Source document
┏━━
H Mart customers love the bargains they find at the Korean supermarket chain's Little Ferry store, but can't shake the feeling the space is sorely in need of a makeover.

Flooding continues to occur in the parking lot. 

The actual store entrance is one of the shabbiest I have ever seen, and takes customers past a liquor concession.

Customers can easily see the interior begs for the same kind of renovation the Englewood store received more than a year ago.

I once peeked into the Little Ferry H Mart's worn public lunchroom and fled, never to return.

The Little Ferry H Mart appears to occupy half of a much larger building that once operated as Valley Fair and then Value Fair, a collection of small merchants. But they are long gone. 

On Saturday, I stopped in Little Ferry for a 15-pound bag of white rice, and also took home mangoes and scallions.

H Mart has sold 15-pound bags of Kokuho Yellow Label, a white rice grown in California, for as little as $7.99.

But the sale price shot up after a drought hit that state. On Saturday in Little Ferry, a 15-pound bag was $12.88.

I also picked up two other sale items, a box of 15 mangoes for $7.99, and five bunches of scallions for 99 cents with a store card.

H Mart, 260 Bergen Turnpike, Little Ferry; 201-814-0400. Open 7 days. 



Mangoes from Ecuador were a good buy, but I passed on the 5-pound box of Spanish Clementines, below.




Soft-tofu dinner in Pal Park

After the excesses of our Christmas Day dinner, we wanted a simple meal on Saturday, the one night we eat out, and headed for our favorite Korean soft-tofu restaurant in Palisades Park.

I am still in love with the bold flavors and value of this complete meal at So Gong Dong Tofu & B.B.Q. for only $10, including tax -- soft-tofu stew, a fresh egg, white rice, side dishes and tea.



Perilla Seeds and Oyster Soft Tofu was boiling furiously when it was set down in front of me, allowing me to poach a fresh egg in the steaming broth, below.

True comfort food: Eating a yolk broken over white rice.

We were served five complimentary side dishes, instead of the usual four, including cucumber and cabbage kimchis, above, and bean sprouts, sliced radish and seaweed with a spicy gochujang or vinegared red-pepper paste, below. One of the dishes holds a dipping sauce for the pajun or seafood and vegetable pancake we ordered.


Simple decor, with plenty of room for extended families.

A new superfood

I chose a relatively new item on the place-mat menu, Perilla Seeds and Oyster Soft Tofu, which is $10.99, a dollar more than the 13 soft-tofu stews without the seeds of the Asian Shiso plant.

I ordered the stew "more spicy," one of four levels on the menu, including "no spicy."
┗━━
Things to do
A - Translate this sentence from the H Mart passage into Spanish: "Flooding continues to occur in the parking lot."
B - Please reproduce the H Mart passage word for word, starting at "H Mart customers" and ending at "mangoes and scallions.".
The data plays no role here.

Given information
┏━━
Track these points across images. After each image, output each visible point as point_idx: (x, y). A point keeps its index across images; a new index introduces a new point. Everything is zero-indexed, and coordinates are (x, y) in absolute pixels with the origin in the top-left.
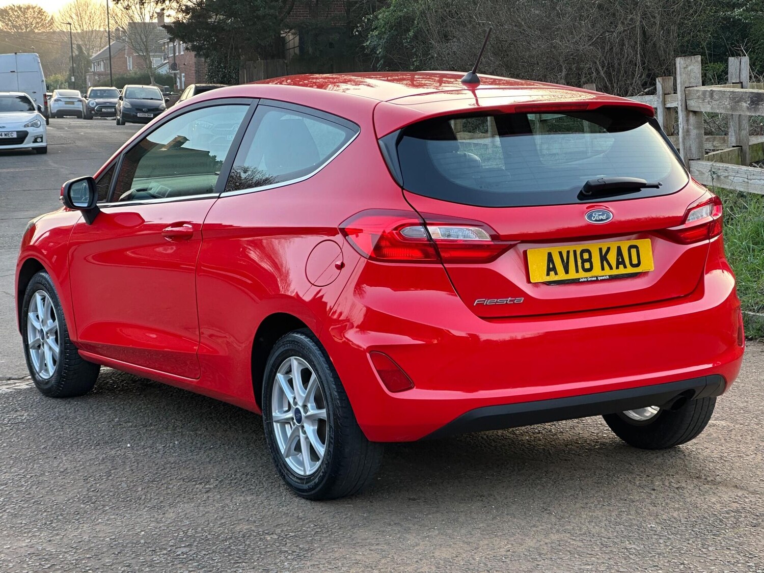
┗━━
Answers for each item
A - Las inundaciones siguen produciéndose en el estacionamiento.

B -
H Mart customers love the bargains they find at the Korean supermarket chain's Little Ferry store, but can't shake the feeling the space is sorely in need of a makeover.

Flooding continues to occur in the parking lot. 

The actual store entrance is one of the shabbiest I have ever seen, and takes customers past a liquor concession.

Customers can easily see the interior begs for the same kind of renovation the Englewood store received more than a year ago.

I once peeked into the Little Ferry H Mart's worn public lunchroom and fled, never to return.

The Little Ferry H Mart appears to occupy half of a much larger building that once operated as Valley Fair and then Value Fair, a collection of small merchants. But they are long gone. 

On Saturday, I stopped in Little Ferry for a 15-pound bag of white rice, and also took home mangoes and scallions.